[Start of EXCERPTED DATA]

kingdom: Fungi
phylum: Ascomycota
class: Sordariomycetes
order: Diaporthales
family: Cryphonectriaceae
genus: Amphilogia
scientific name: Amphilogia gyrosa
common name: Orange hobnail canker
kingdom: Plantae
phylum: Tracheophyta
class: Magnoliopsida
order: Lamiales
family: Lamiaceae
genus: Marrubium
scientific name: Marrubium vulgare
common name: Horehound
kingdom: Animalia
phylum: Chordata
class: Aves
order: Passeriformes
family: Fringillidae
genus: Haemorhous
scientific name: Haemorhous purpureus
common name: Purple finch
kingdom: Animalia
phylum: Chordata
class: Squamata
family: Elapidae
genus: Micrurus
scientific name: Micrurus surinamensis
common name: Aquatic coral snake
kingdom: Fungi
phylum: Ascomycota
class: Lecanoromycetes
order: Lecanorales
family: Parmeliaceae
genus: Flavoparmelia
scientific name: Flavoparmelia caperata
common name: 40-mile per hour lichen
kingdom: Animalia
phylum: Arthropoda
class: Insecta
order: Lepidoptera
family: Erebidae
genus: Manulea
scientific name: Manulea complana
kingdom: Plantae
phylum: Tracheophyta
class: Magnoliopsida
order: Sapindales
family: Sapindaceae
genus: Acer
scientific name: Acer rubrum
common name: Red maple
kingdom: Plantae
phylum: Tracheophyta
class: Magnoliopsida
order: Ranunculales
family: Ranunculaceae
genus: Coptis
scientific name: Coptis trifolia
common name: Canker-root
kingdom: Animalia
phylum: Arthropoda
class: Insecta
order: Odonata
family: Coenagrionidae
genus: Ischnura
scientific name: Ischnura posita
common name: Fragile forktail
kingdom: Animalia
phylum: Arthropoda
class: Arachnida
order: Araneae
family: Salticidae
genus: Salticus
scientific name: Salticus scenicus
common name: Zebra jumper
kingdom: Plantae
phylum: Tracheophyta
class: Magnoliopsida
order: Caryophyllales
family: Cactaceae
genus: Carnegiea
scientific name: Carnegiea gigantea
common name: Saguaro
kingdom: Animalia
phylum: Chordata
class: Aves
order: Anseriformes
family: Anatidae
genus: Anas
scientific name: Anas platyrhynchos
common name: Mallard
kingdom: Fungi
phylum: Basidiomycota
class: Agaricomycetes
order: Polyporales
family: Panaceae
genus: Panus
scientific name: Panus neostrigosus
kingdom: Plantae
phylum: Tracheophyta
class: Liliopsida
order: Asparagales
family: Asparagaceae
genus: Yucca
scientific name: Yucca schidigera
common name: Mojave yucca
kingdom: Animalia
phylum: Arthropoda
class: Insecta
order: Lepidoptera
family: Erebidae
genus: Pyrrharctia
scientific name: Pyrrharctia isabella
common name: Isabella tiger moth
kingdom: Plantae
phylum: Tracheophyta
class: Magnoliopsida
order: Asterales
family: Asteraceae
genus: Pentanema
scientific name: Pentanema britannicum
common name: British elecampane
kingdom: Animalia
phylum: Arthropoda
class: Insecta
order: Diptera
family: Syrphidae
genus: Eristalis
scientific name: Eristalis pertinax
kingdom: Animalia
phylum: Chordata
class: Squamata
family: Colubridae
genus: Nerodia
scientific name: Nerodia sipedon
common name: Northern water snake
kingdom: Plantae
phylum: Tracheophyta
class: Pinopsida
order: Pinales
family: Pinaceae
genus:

[End of EXCERPTED DATA]

▶ _OBJECTIVE_
Convert everything from the start of the entries down to and including the line containing "common name: Saguaro" into a numbered list, leaving out any blank lines.

▶ _ANSWER FOR THIS EXERCISE_
1. kingdom: Fungi
2. phylum: Ascomycota
3. class: Sordariomycetes
4. order: Diaporthales
5. family: Cryphonectriaceae
6. genus: Amphilogia
7. scientific name: Amphilogia gyrosa
8. common name: Orange hobnail canker
9. kingdom: Plantae
10. phylum: Tracheophyta
11. class: Magnoliopsida
12. order: Lamiales
13. family: Lamiaceae
14. genus: Marrubium
15. scientific name: Marrubium vulgare
16. common name: Horehound
17. kingdom: Animalia
18. phylum: Chordata
19. class: Aves
20. order: Passeriformes
21. family: Fringillidae
22. genus: Haemorhous
23. scientific name: Haemorhous purpureus
24. common name: Purple finch
25. kingdom: Animalia
26. phylum: Chordata
27. class: Squamata
28. family: Elapidae
29. genus: Micrurus
30. scientific name: Micrurus surinamensis
31. common name: Aquatic coral snake
32. kingdom: Fungi
33. phylum: Ascomycota
34. class: Lecanoromycetes
35. order: Lecanorales
36. family: Parmeliaceae
37. genus: Flavoparmelia
38. scientific name: Flavoparmelia caperata
39. common name: 40-mile per hour lichen
40. kingdom: Animalia
41. phylum: Arthropoda
42. class: Insecta
43. order: Lepidoptera
44. family: Erebidae
45. genus: Manulea
46. scientific name: Manulea complana
47. kingdom: Plantae
48. phylum: Tracheophyta
49. class: Magnoliopsida
50. order: Sapindales
51. family: Sapindaceae
52. genus: Acer
53. scientific name: Acer rubrum
54. common name: Red maple
55. kingdom: Plantae
56. phylum: Tracheophyta
57. class: Magnoliopsida
58. order: Ranunculales
59. family: Ranunculaceae
60. genus: Coptis
61. scientific name: Coptis trifolia
62. common name: Canker-root
63. kingdom: Animalia
64. phylum: Arthropoda
65. class: Insecta
66. order: Odonata
67. family: Coenagrionidae
68. genus: Ischnura
69. scientific name: Ischnura posita
70. common name: Fragile forktail
71. kingdom: Animalia
72. phylum: Arthropoda
73. class: Arachnida
74. order: Araneae
75. family: Salticidae
76. genus: Salticus
77. scientific name: Salticus scenicus
78. common name: Zebra jumper
79. kingdom: Plantae
80. phylum: Tracheophyta
81. class: Magnoliopsida
82. order: Caryophyllales
83. family: Cactaceae
84. genus: Carnegiea
85. scientific name: Carnegiea gigantea
86. common name: Saguaro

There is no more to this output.